During the appeal, Federal Counsel presented those tragic events for the judges to consider.
One of the Judgments took those events as a second plank for "reasonableness" of the Home Minister's decision: "Therefore I am of the view that the 1st appellant indeed have (sic) a reasonable basis for exercising his subjective satisfaction of his discretionary power to impose the impugned condition [prohibition on use of 'Allah'.]" (Justice Abdul Aziz, paragraph 40)
Note: The first plank was: "since 1986 the 1st appellant when issuing the 1986 direction prohibiting the usage of four (4) words including kalimah "Allah" in any Christian publication had already assessed the potential harm to public order and safety it would cause if the usage had not been restricted." The Judgment cites no evidence to support this plank.

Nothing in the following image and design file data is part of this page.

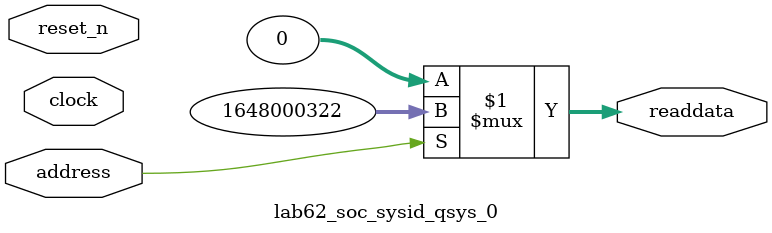
<source format=v>



// synthesis translate_off
`timescale 1ns / 1ps
// synthesis translate_on

// turn off superfluous verilog processor warnings 
// altera message_level Level1 
// altera message_off 10034 10035 10036 10037 10230 10240 10030 

module lab62_soc_sysid_qsys_0 (
               // inputs:
                address,
                clock,
                reset_n,

               // outputs:
                readdata
             )
;

  output  [ 31: 0] readdata;
  input            address;
  input            clock;
  input            reset_n;

  wire    [ 31: 0] readdata;
  //control_slave, which is an e_avalon_slave
  assign readdata = address ? 1648000322 : 0;

endmodule



</source>
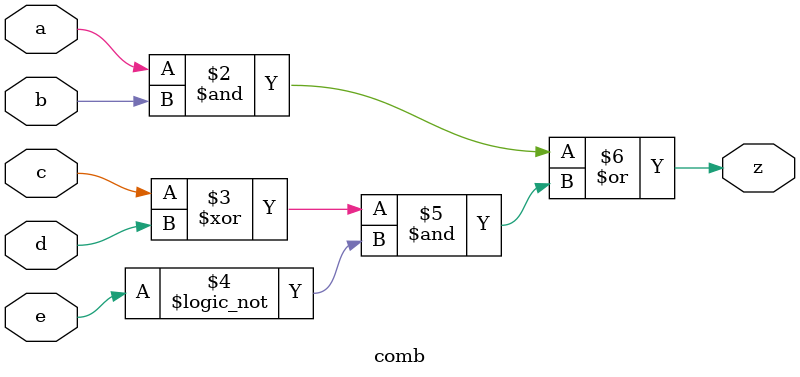
<source format=v>
/*
single output signal 'z' which is of type 'reg'....that gets updated whenever one of the signals in the sensitivity list changes its value.    */


module comb(
input a,b,c,d,e,
output reg z);

always @(*) begin
z=((a&b) | (c^d) & !e);
end

endmodule

</source>
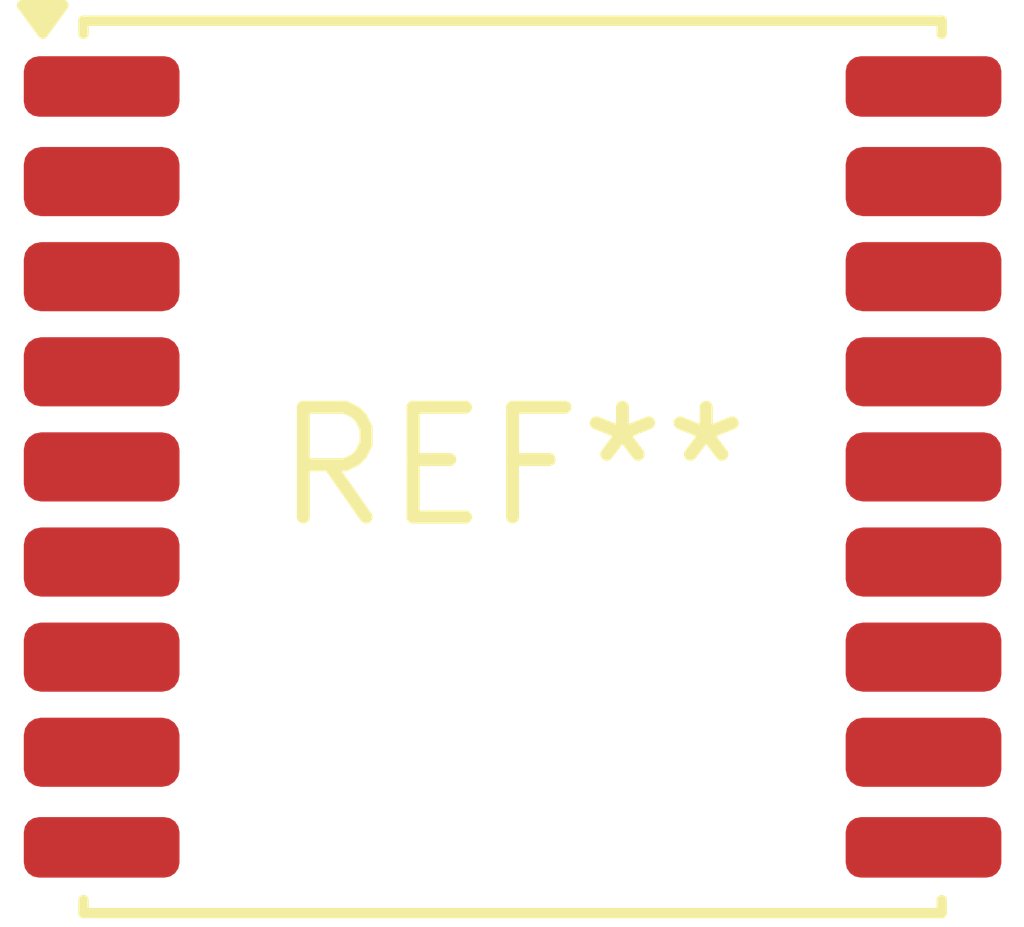
<source format=kicad_pcb>
(kicad_pcb (version 20240108) (generator pcbnew)

  (general
    (thickness 1.6)
  )

  (paper "A4")
  (layers
    (0 "F.Cu" signal)
    (31 "B.Cu" signal)
    (32 "B.Adhes" user "B.Adhesive")
    (33 "F.Adhes" user "F.Adhesive")
    (34 "B.Paste" user)
    (35 "F.Paste" user)
    (36 "B.SilkS" user "B.Silkscreen")
    (37 "F.SilkS" user "F.Silkscreen")
    (38 "B.Mask" user)
    (39 "F.Mask" user)
    (40 "Dwgs.User" user "User.Drawings")
    (41 "Cmts.User" user "User.Comments")
    (42 "Eco1.User" user "User.Eco1")
    (43 "Eco2.User" user "User.Eco2")
    (44 "Edge.Cuts" user)
    (45 "Margin" user)
    (46 "B.CrtYd" user "B.Courtyard")
    (47 "F.CrtYd" user "F.Courtyard")
    (48 "B.Fab" user)
    (49 "F.Fab" user)
    (50 "User.1" user)
    (51 "User.2" user)
    (52 "User.3" user)
    (53 "User.4" user)
    (54 "User.5" user)
    (55 "User.6" user)
    (56 "User.7" user)
    (57 "User.8" user)
    (58 "User.9" user)
  )

  (setup
    (pad_to_mask_clearance 0)
    (pcbplotparams
      (layerselection 0x00010fc_ffffffff)
      (plot_on_all_layers_selection 0x0000000_00000000)
      (disableapertmacros false)
      (usegerberextensions false)
      (usegerberattributes false)
      (usegerberadvancedattributes false)
      (creategerberjobfile false)
      (dashed_line_dash_ratio 12.000000)
      (dashed_line_gap_ratio 3.000000)
      (svgprecision 4)
      (plotframeref false)
      (viasonmask false)
      (mode 1)
      (useauxorigin false)
      (hpglpennumber 1)
      (hpglpenspeed 20)
      (hpglpendiameter 15.000000)
      (dxfpolygonmode false)
      (dxfimperialunits false)
      (dxfusepcbnewfont false)
      (psnegative false)
      (psa4output false)
      (plotreference false)
      (plotvalue false)
      (plotinvisibletext false)
      (sketchpadsonfab false)
      (subtractmaskfromsilk false)
      (outputformat 1)
      (mirror false)
      (drillshape 1)
      (scaleselection 1)
      (outputdirectory "")
    )
  )

  (net 0 "")

  (footprint "ublox_MAX" (layer "F.Cu") (at 0 0))

)

</source>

The Home Minister issued his prohibition on the Catholics-only newspaper in January 2009.
Considering we've even had a Home Minister who approved of cow-head wielding Muslims protesting against a Hindu temple, I'm surprised the court did not ask what facts prompted the Home Minister to issue the prohibition to a non-Muslim publication.

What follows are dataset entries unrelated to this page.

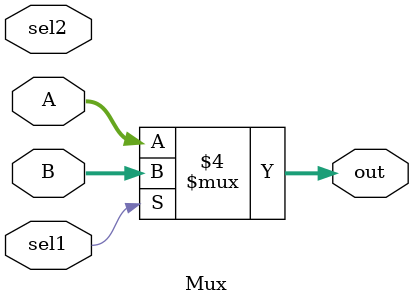
<source format=sv>
`timescale 1ns / 1ps


module Mux #(parameter WIDTH = 3)(
    input[WIDTH:0] A,
    input [WIDTH:0]B,
    input sel1,
    input sel2,
    output logic[WIDTH:0] out 
    );
    always_comb
    begin
    
    if(sel1 == 1) 
        begin
            out = B;
        end
//    else if (sel2 == 1) //this dispalys 
//        begin
//            out = B;
//        end
    else //no buttons are pushed; //trying to bypass the button to see if it fixes the problem
    begin
    
    out = A;
    end
    end
endmodule

</source>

The Judgments don't mention any investigations, intelligence or surveys prior to January 2009. After January 2009, the only "facts" are those related to the infringements on church properties and mosques in 2010, mentioned in my first paragraph.

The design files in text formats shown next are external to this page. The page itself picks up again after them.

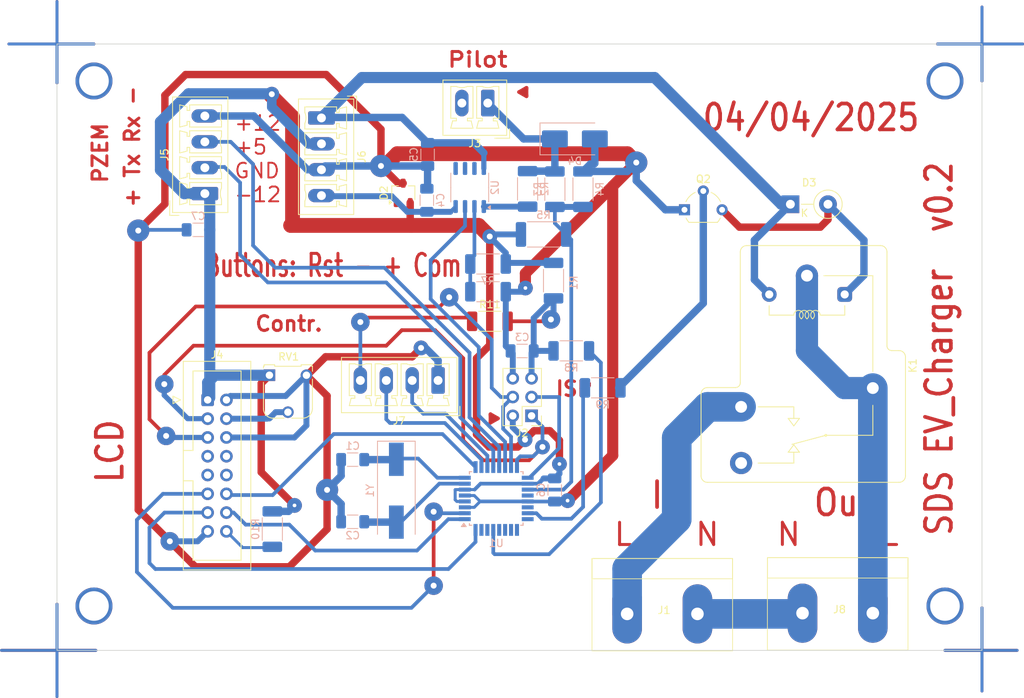
<source format=kicad_pcb>
(kicad_pcb
	(version 20240108)
	(generator "pcbnew")
	(generator_version "8.0")
	(general
		(thickness 2.53)
		(legacy_teardrops yes)
	)
	(paper "A4")
	(layers
		(0 "F.Cu" signal)
		(31 "B.Cu" signal)
		(32 "B.Adhes" user "B.Adhesive")
		(33 "F.Adhes" user "F.Adhesive")
		(34 "B.Paste" user)
		(35 "F.Paste" user)
		(36 "B.SilkS" user "B.Silkscreen")
		(37 "F.SilkS" user "F.Silkscreen")
		(38 "B.Mask" user)
		(39 "F.Mask" user)
		(40 "Dwgs.User" user "User.Drawings")
		(41 "Cmts.User" user "User.Comments")
		(42 "Eco1.User" user "User.Eco1")
		(43 "Eco2.User" user "User.Eco2")
		(44 "Edge.Cuts" user)
		(45 "Margin" user)
		(46 "B.CrtYd" user "B.Courtyard")
		(47 "F.CrtYd" user "F.Courtyard")
		(48 "B.Fab" user)
		(49 "F.Fab" user)
		(50 "User.1" user)
		(51 "User.2" user)
		(52 "User.3" user)
		(53 "User.4" user)
		(54 "User.5" user)
		(55 "User.6" user)
		(56 "User.7" user)
		(57 "User.8" user)
		(58 "User.9" user)
	)
	(setup
		(stackup
			(layer "F.SilkS"
				(type "Top Silk Screen")
			)
			(layer "F.Paste"
				(type "Top Solder Paste")
			)
			(layer "F.Mask"
				(type "Top Solder Mask")
				(thickness 0.01)
			)
			(layer "F.Cu"
				(type "copper")
				(thickness 0.5)
			)
			(layer "dielectric 1"
				(type "core")
				(thickness 1.51)
				(material "FR4")
				(epsilon_r 4.5)
				(loss_tangent 0.02)
			)
			(layer "B.Cu"
				(type "copper")
				(thickness 0.5)
			)
			(layer "B.Mask"
				(type "Bottom Solder Mask")
				(thickness 0.01)
			)
			(layer "B.Paste"
				(type "Bottom Solder Paste")
			)
			(layer "B.SilkS"
				(type "Bottom Silk Screen")
			)
			(copper_finish "None")
			(dielectric_constraints no)
		)
		(pad_to_mask_clearance 0)
		(allow_soldermask_bridges_in_footprints no)
		(pcbplotparams
			(layerselection 0x0000000_fffffffe)
			(plot_on_all_layers_selection 0x0000000_80000000)
			(disableapertmacros no)
			(usegerberextensions no)
			(usegerberattributes yes)
			(usegerberadvancedattributes yes)
			(creategerberjobfile yes)
			(dashed_line_dash_ratio 12.000000)
			(dashed_line_gap_ratio 3.000000)
			(svgprecision 4)
			(plotframeref no)
			(viasonmask yes)
			(mode 1)
			(useauxorigin no)
			(hpglpennumber 1)
			(hpglpenspeed 20)
			(hpglpendiameter 15.000000)
			(pdf_front_fp_property_popups yes)
			(pdf_back_fp_property_popups yes)
			(dxfpolygonmode yes)
			(dxfimperialunits yes)
			(dxfusepcbnewfont yes)
			(psnegative yes)
			(psa4output no)
			(plotreference yes)
			(plotvalue no)
			(plotfptext yes)
			(plotinvisibletext no)
			(sketchpadsonfab no)
			(subtractmaskfromsilk no)
			(outputformat 4)
			(mirror no)
			(drillshape 2)
			(scaleselection 1)
			(outputdirectory "../../../Desktop/plot/")
		)
	)
	(net 0 "")
	(net 1 "Net-(U1-XTAL2{slash}PB7)")
	(net 2 "GNDD")
	(net 3 "Net-(U1-XTAL1{slash}PB6)")
	(net 4 "-12V")
	(net 5 "+12V")
	(net 6 "+5V")
	(net 7 "Net-(D3-A)")
	(net 8 "Net-(D4-K)")
	(net 9 "Net-(J2-Pin_1)")
	(net 10 "Net-(J2-Pin_3)")
	(net 11 "Net-(J2-Pin_4)")
	(net 12 "unconnected-(J3-Pin_2-Pad2)")
	(net 13 "Net-(J4-Pin_16)")
	(net 14 "unconnected-(J4-Pin_7-Pad7)")
	(net 15 "unconnected-(J4-Pin_8-Pad8)")
	(net 16 "unconnected-(J4-Pin_9-Pad9)")
	(net 17 "unconnected-(J4-Pin_10-Pad10)")
	(net 18 "Net-(J4-Pin_11)")
	(net 19 "Net-(J4-Pin_12)")
	(net 20 "Net-(J4-Pin_13)")
	(net 21 "Net-(J4-Pin_14)")
	(net 22 "Net-(J4-Pin_4)")
	(net 23 "Net-(J5-Pin_2)")
	(net 24 "Net-(Q2-B)")
	(net 25 "Net-(R2-Pad1)")
	(net 26 "Net-(U1-ADC6)")
	(net 27 "Net-(U2A--)")
	(net 28 "Net-(U1-PC0)")
	(net 29 "Net-(U1-PB2)")
	(net 30 "unconnected-(U1-AREF-Pad20)")
	(net 31 "unconnected-(U1-ADC7-Pad22)")
	(net 32 "unconnected-(U1-PC1-Pad24)")
	(net 33 "unconnected-(U1-PC2-Pad25)")
	(net 34 "unconnected-(U1-PC3-Pad26)")
	(net 35 "unconnected-(U1-PC4-Pad27)")
	(net 36 "unconnected-(U1-PC5-Pad28)")
	(net 37 "unconnected-(U1-PD0-Pad30)")
	(net 38 "unconnected-(U1-PD1-Pad31)")
	(net 39 "Net-(J5-Pin_3)")
	(net 40 "Net-(J7-Pin_2)")
	(net 41 "Net-(J7-Pin_3)")
	(net 42 "Net-(J1-Pin_1)")
	(net 43 "Net-(J1-Pin_2)")
	(net 44 "Net-(J8-Pin_2)")
	(net 45 "unconnected-(K1-Pad12)")
	(net 46 "Net-(J2-Pin_5)")
	(net 47 "unconnected-(D2-K-Pad1)")
	(net 48 "Net-(U1-~{RESET}{slash}PC6)")
	(net 49 "Net-(J7-Pin_4)")
	(footprint "Vad:Connector_DG950-9.5-Housing" (layer "F.Cu") (at 181.75 131.97))
	(footprint "Potentiometer_THT:Potentiometer_Runtron_RM-065_Vertical" (layer "F.Cu") (at 104.71 99.79))
	(footprint "Vad:Connector_DG950-9.5-Housing" (layer "F.Cu") (at 158.05 132.07))
	(footprint "Connector_PinHeader_2.54mm:PinHeader_2x03_P2.54mm_Vertical" (layer "F.Cu") (at 140.135 105.285 180))
	(footprint "Connector_Phoenix_MC:PhoenixContact_MCV_1,5_4-G-3.5_1x04_P3.50mm_Vertical" (layer "F.Cu") (at 127.5 100.5 180))
	(footprint "Connector_Phoenix_MC:PhoenixContact_MCV_1,5_4-G-3.5_1x04_P3.50mm_Vertical" (layer "F.Cu") (at 111.74 65 -90))
	(footprint "Diode_THT:D_DO-15_P5.08mm_Vertical_KathodeUp" (layer "F.Cu") (at 175.11 76.67))
	(footprint "Package_TO_SOT_SMD:TSOT-23" (layer "F.Cu") (at 122.7825 75.1325 90))
	(footprint "Connector_IDC:IDC-Header_2x08_P2.54mm_Vertical" (layer "F.Cu") (at 96.36 103.13))
	(footprint "Connector_Phoenix_MC:PhoenixContact_MCV_1,5_2-G-3.5_1x02_P3.50mm_Vertical" (layer "F.Cu") (at 134.215 62.99 180))
	(footprint "Resistor_SMD:R_2010_5025Metric_Pad1.40x2.65mm_HandSolder" (layer "F.Cu") (at 134.5 92.5))
	(footprint "Relay_THT:Relay_SPDT_RAYEX-L90" (layer "F.Cu") (at 177.35 86.33 -90))
	(footprint "Connector_Phoenix_MC:PhoenixContact_MCV_1,5_4-G-3.5_1x04_P3.50mm_Vertical" (layer "F.Cu") (at 95.9825 75.2325 90))
	(footprint "Package_TO_SOT_THT:TO-92L_Wide" (layer "F.Cu") (at 160.8 77.42))
	(footprint "Resistor_SMD:R_2010_5025Metric_Pad1.40x2.65mm_HandSolder" (layer "B.Cu") (at 139.600527 74.593546 90))
	(footprint "Resistor_SMD:R_2010_5025Metric_Pad1.40x2.65mm_HandSolder" (layer "B.Cu") (at 134.25 84.75))
	(footprint "Capacitor_SMD:C_1206_3216Metric_Pad1.33x1.80mm_HandSolder" (layer "B.Cu") (at 115.96 111.21 180))
	(footprint "Resistor_SMD:R_2010_5025Metric_Pad1.40x2.65mm_HandSolder" (layer "B.Cu") (at 105.1 120.6 -90))
	(footprint "Capacitor_SMD:C_1206_3216Metric_Pad1.33x1.80mm_HandSolder" (layer "B.Cu") (at 126.0825 69.9325 -90))
	(footprint "Crystal:Crystal_SMD_HC49-SD" (layer "B.Cu") (at 121.86 115.41 -90))
	(footprint "Package_SO:SO-8_3.9x4.9mm_P1.27mm" (layer "B.Cu") (at 131.7775 74.4075 90))
	(footprint "Capacitor_SMD:C_1206_3216Metric_Pad1.33x1.80mm_HandSolder" (layer "B.Cu") (at 143.26 115.31 -90))
	(footprint "Capacitor_SMD:C_1206_3216Metric_Pad1.33x1.80mm_HandSolder" (layer "B.Cu") (at 138.86 96.51 180))
	(footprint "Package_QFP:TQFP-32_7x7mm_P0.8mm" (layer "B.Cu") (at 135.36 116.46))
	(footprint "Resistor_SMD:R_2010_5025Metric_Pad1.40x2.65mm_HandSolder" (layer "B.Cu") (at 134.25 88.5))
	(footprint "Resistor_SMD:R_2010_5025Metric_Pad1.40x2.65mm_HandSolder"
		(layer "B.Cu")
		(uuid "9d5bde44-febf-4c18-8115-77ea5ab73cdc")
		(at 143.1 87 90)
		(descr "Resistor SMD 2010 (5025 Metric), square (rectangular) end terminal, IPC_7351 nominal with elongated pad for handsoldering. (Body size source: IPC-SM-782 page 72, https://www.pcb-3d.com/wordpress/wp-content/uploads/ipc-sm-782a_amendment_1_and_2.pdf), generated with kicad-footprint-generator")
		(tags "resistor handsolder")
		(property "Reference" "R1"
			(at -0.2875 2.73 90)
			(layer "B.SilkS")
			(uuid "4d24f712-a2bd-4a4c-971c-ef35c5626607")
			(effects
				(font
					(size 1 1)
					(thickness 0.15)
				)
				(justify mirror)
			)
		)
		(property "Value" "10k"
			(at 0 -2.28 90)
			(layer "B.Fab")
			(uuid "b663ceda-f88a-42bb-8821-33a63abcd25d")
			(effects
				(font
					(size 1 1)
					(thickness 0.15)
				)
				(justify mirror)
			)
		)
		(property "Footprint" "Resistor_SMD:R_2010_5025Metric_Pad1.40x2.65mm_HandSolder"
			(at 0 0 -90)
			(unlocked yes)
			(layer "B.Fab")
			(hide yes)
			(uuid "1b7a1968-53ea-4031-b8aa-dcf827da87e8")
			(effects
				(font
					(size 1.27 1.27)
					(thickness 0.15)
				)
				(justify mirror)
			)
		)
		(property "Datasheet" ""
			(at 0 0 -90)
			(unlocked yes)
			(layer "B.Fab")
			(hide yes)
			(uuid "c49cfb74-2d65-4177-8b86-306bbb353414")
			(effects
				(font
					(size 1.27 1.27)
					(thickness 0.15)
				)
				(justify mirror)
			)
		)
		(property "Description" ""
			(at 0 0 -90)
			(unlocked yes)
			(layer "B.Fab")
			(hide yes)
			(uuid "42882734-6e62-493f-b21c-ae28ba849dc1")
			(effects
				(font
					(size 1.27 1.27)
					(thickness 0.15)
				)
				(justify mirror)
			)
		)
		(property "Comments" ""
			(at 0 0 90)
			(unlocked yes)
			(layer "B.Fab")
			(hide yes)
			(uuid "303ac23d-9ae7-4f09-b6ce-a051525a2a77")
			(effects
				(font
					(size 1 1)
					(thickness 0.15)
				)
				(justify mirror)
			)
		)
		(property ki_fp_filters "R_*")
		(path "/35559130-204e-432a-a64b-7c2b0e6cfbdd")
		(sheetname "Root")
		(sheetfile "EV_Charge.kicad_sch")
		(attr smd)
		(fp_line
			(start 1.527064 -1.36)
			(end -1.527064 -1.36)
			(stroke
				(width 0.12)
				(type solid)
			)
			(layer "B.SilkS")
			(uuid "a2f3804d-464a-463e-9fd1-2303c718a9d5")
		)
		(fp_line
			(start 1.527064 1.36)
			(end -1.527064 1.36)
			(stroke
				(width 0.12)
				(type solid)
			)
			(layer "B.SilkS")
			(uuid "cef3b057-fd70-46e3-906d-e6c760580e91")
		)
		(fp_line
			(start 3.35 -1.58)
			(end 3.35 1.58)
			(stroke
				(width 0.05)
				(type solid)
			)
			(layer "B.CrtYd")
			(uuid "4ce6a4ad-3d81-48df-85d2-e027be4fb44e")
		)
		(fp_line
			(start -3.35 -1.58)
			(end 3.35 -1.58)
			(stroke
				(width 0.05)
				(type solid)
			)
			(layer "B.CrtYd")
			(uuid "e3cdbd9d-6349-42ab-a64b-b52041b28f88")
		)
		(fp_line
			(start 3.35 1.58)
			(end -3.35 1.58)
			(stroke
				(width 0.05)
				(type solid)
			)
			(layer "B.CrtYd")
			(uuid "d47cb83d-7f79-4aa2-b976-2b490d1e3beb")
		)
		(fp_line
			(start -3.35 1.58)
			(end -3.35 -1.58)
			(stroke
				(width 0.05)
				(type solid)
			)
			(layer "B.CrtYd")
			(uuid "fb92491d-c265-4492-bcbd-d89e32dfcc13")
		)
		(fp_line
			(start 2.5 -1.25)
			(end 2.5 1.25)
			(stroke
				(width 0.1)
				(type solid)
			)
			(layer "B.Fab")
			(uuid "44dd23d4-2ab4-46c0-9399-d5081b54ae4a")
		)
		(fp_line
			(start -2.5 -1.25)
			(end 2.5 -1.25)
			(stroke
				(width 0.1)
				(type solid)
			)
			(layer "B.Fab")
			(uuid "3b1a7f4a-65f5-497e-8015-8bdb93866440")
		)
		(fp_line
			(start 2.5 1.25)
			(end -2.5 1.25)
			(stroke
				(width 0.1)
				(type solid)
			)
			(layer "B.Fab")
			(uuid "ac5b9209-96ce-4523-
... [106774 chars truncated]
</source>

Here's why I'm not surprised by the absence of facts to support the 2009 prohibitions.
In 1980 Terengganu legislated a "Control and Restriction of the Propagation of Non Islamic Religions Enactment." An Umno-BN state assembly passed the enactment.
According to reports, Terengganu prohibited non-Muslims from printing 25 words (including "Allah") and 10 phrases.
Later 9 other states passed enactments with the same title: Kelantan in 1981; Malacca, Kedah, Selangor, Perak in 1988; Pahang in 1989; Johor, Negeri Sembilan in 1991; Perlis in 2002.
Other states did not adopt Terengganu's list. The reasons for inclusion/exclusion of words were vague.